Блаженные похабы (Иванов) - страница 154

.

Мы видим, что в глазах агиографа юродство практически слилось с пророчеством, а агиография — с публицистикой: юродство в «Повести» воспринимается как символ противостояния «латинству». Видно и то, что церковные власти относились к экстравагантным пророкам крайне враждебно: Тимофей поплатился за свои проповеди жизнью.

В середине XVII в., в связи с церковными и общественными брожениями, охватившими восточнославян ский мир, изменилась и роль юродства. Религиозные «диссиденты» начали использовать легко узнаваемый «похабский» хабитус для достижения конкретных целей. Так, борец против униатства в землях Речи Посполитой Афанасий Филиппович в 1643 г. после страстных выступлений на Сейме был посажен в тюрьму, а вырвавшись оттуда, принялся «юродствовать», бегал по улицам голым, избивал себя посохом и т. д., за что был лишен сана[757]. Но самый знаменитый случай политического юродства — это поведение старообрядцев, Аввакума и его кружка.
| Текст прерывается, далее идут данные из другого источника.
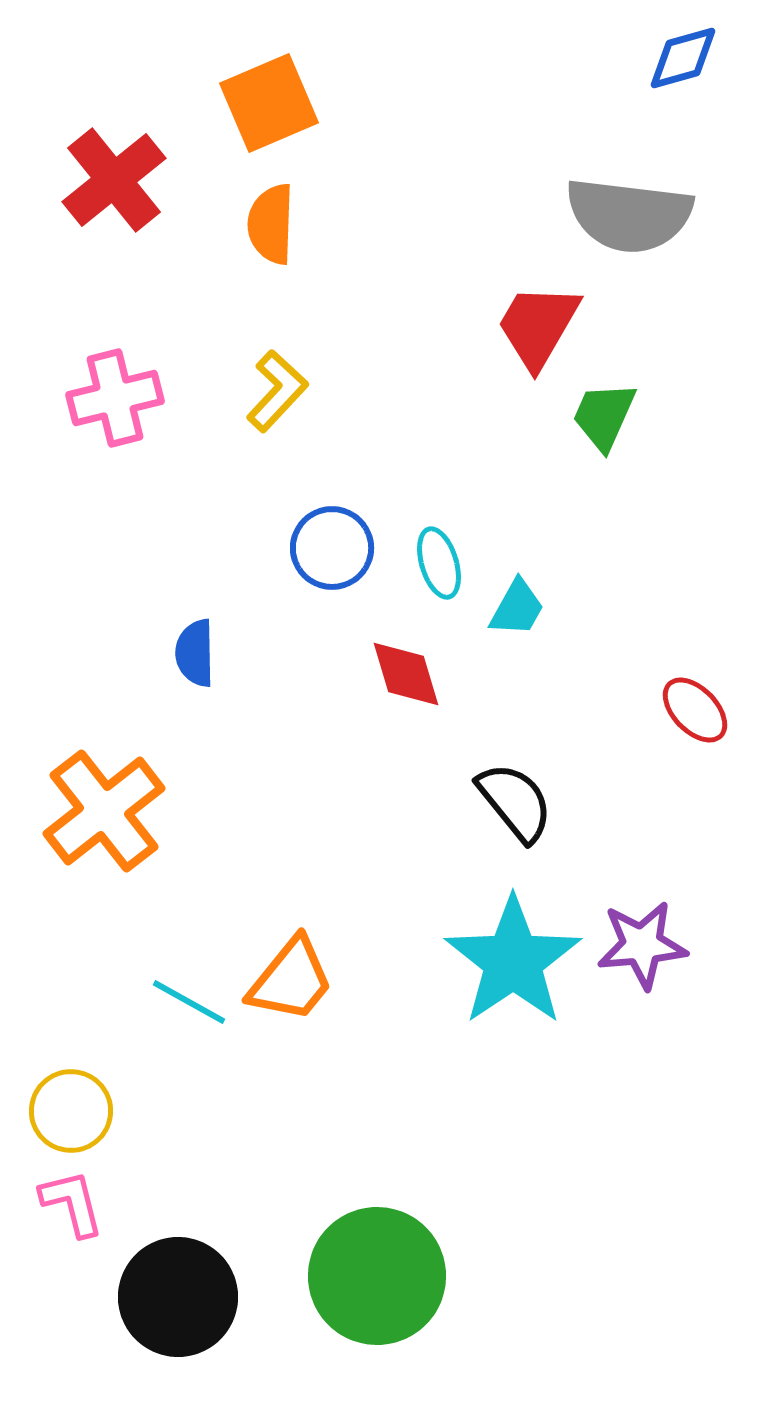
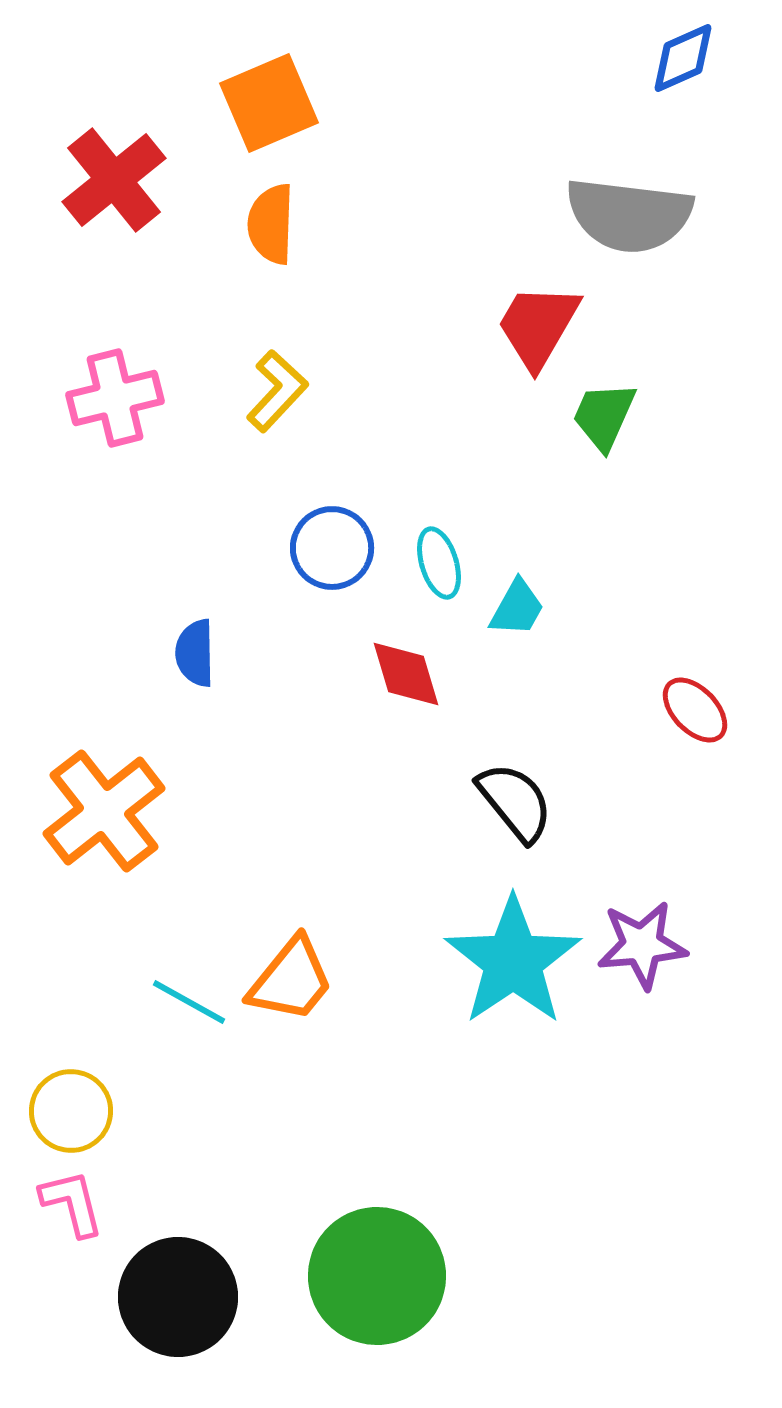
blue diamond: rotated 8 degrees counterclockwise
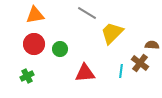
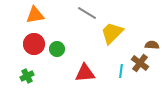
green circle: moved 3 px left
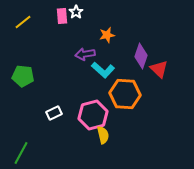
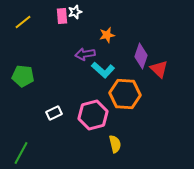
white star: moved 1 px left; rotated 16 degrees clockwise
yellow semicircle: moved 12 px right, 9 px down
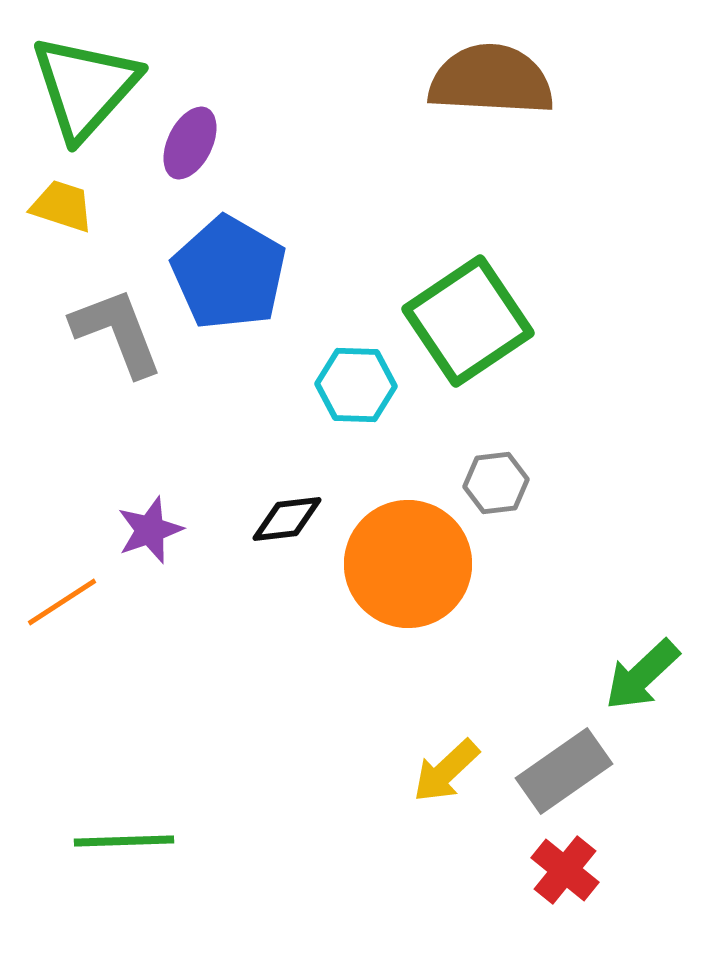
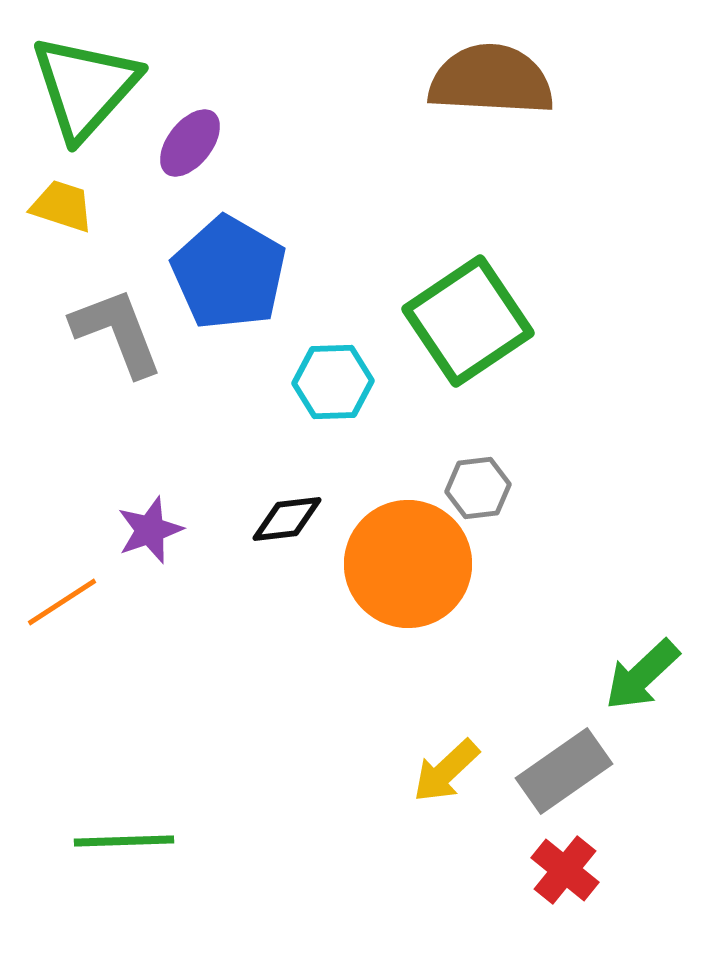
purple ellipse: rotated 12 degrees clockwise
cyan hexagon: moved 23 px left, 3 px up; rotated 4 degrees counterclockwise
gray hexagon: moved 18 px left, 5 px down
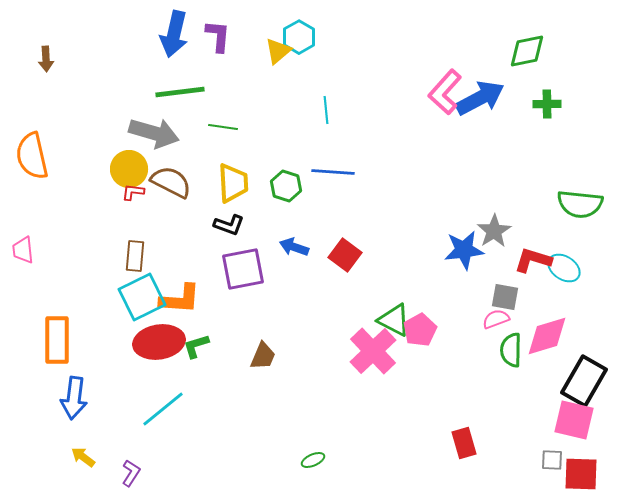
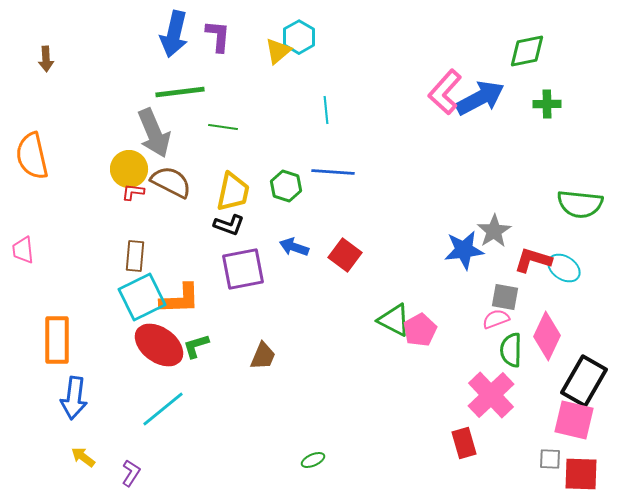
gray arrow at (154, 133): rotated 51 degrees clockwise
yellow trapezoid at (233, 183): moved 9 px down; rotated 15 degrees clockwise
orange L-shape at (180, 299): rotated 6 degrees counterclockwise
pink diamond at (547, 336): rotated 48 degrees counterclockwise
red ellipse at (159, 342): moved 3 px down; rotated 45 degrees clockwise
pink cross at (373, 351): moved 118 px right, 44 px down
gray square at (552, 460): moved 2 px left, 1 px up
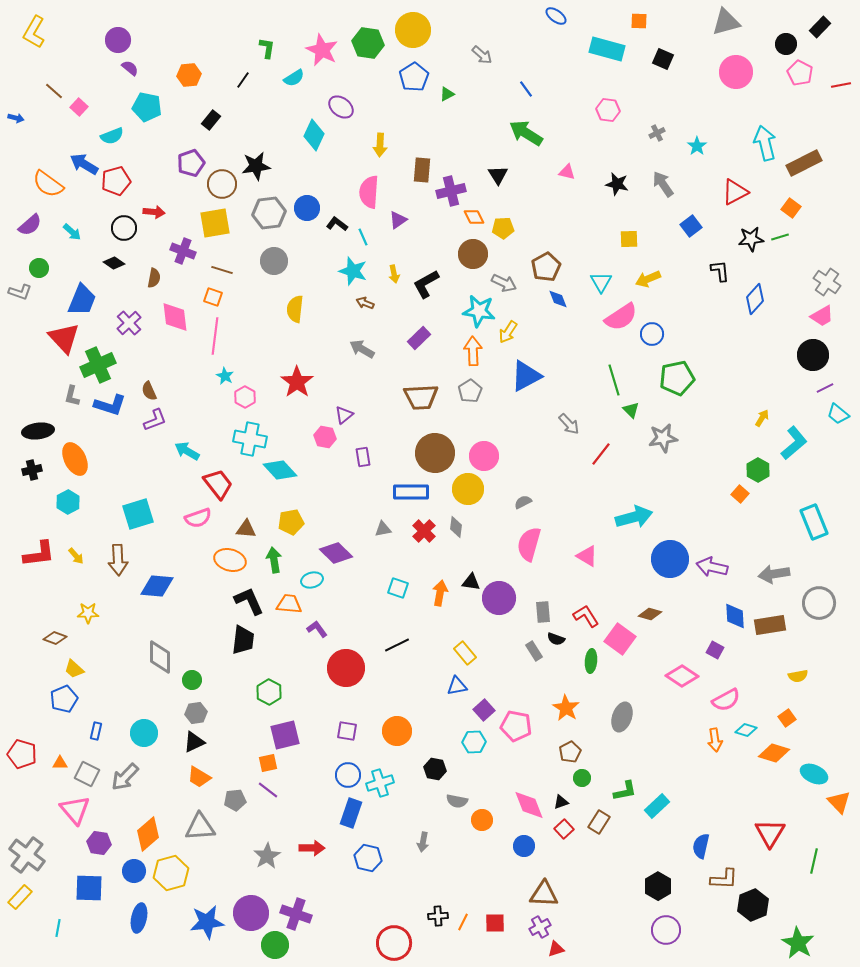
Тексты самого протопопа замечательны тем, что в них бытовое переплетается с агиографическим.

И егда письмо изготовил… выслал царю на переезд с сыном своим духовным, с Феодором юродивым, что после отступники удавили… на Мезени, повеся на виселицу. Он с письмом приступил к цареве корете с дерзновением… И он… паки в церковь пред царя пришед, учал юродством шаловать, царь же, осердясь, велел в Чюдов монастырь отслать. Там Павел архимарит и железа на него наложил, и божиею волею железа рассыпались на ногах… Он же… после хлебов в жаркую печть влез и голым гузном сел на полу и, крошки в печи побираючи, ест. Так чернцы ужаснулися[758].

Влезание в горячую печь намекает на житие Иоанна Устюжского а через него — и на Симеона Эмесского, однако обычно агиографические тексты не упоминают о «голом гузне». Смелость Федора перед лицом царя — дань утвердившемуся на Руси представлению о политическом иммунитете «похаба», но действенность этого иммунитета предстояло на себе проверить реальному человеку.

«Юродство» ко времени Аввакума превратилось в клише, в знак самого себя, — но протопоп, наперекор этой тенденции, вновь и вновь оживляет стереотип, вдыхая в него страшную, утробную прозу жизни:

Зело у Федора тово крепок подвиг был: в день юродствует, а нощь всю на молитве со слезами… В задней комнатке двое нас с ним, и много час–другой полежит да и встранет; 1000 поклонов отбросает, да сядет на полу и иное, стоя, часа с три плачет. Скорбен, миленький, был с перетуги великия: черев из него вышло в одну пору три аршина, а в другую пору пять аршин. Неможет, а кишки перемеряет. И смех с ним и горе! На Устюге пять лет беспрестанно мерз на морозе бос, бродя в одной рубашке: я сам ему самовидец… По кирпичью… ногами… стукает, что коченьем, а на утро опять не болят… Зело у него во Христа горяча вера была!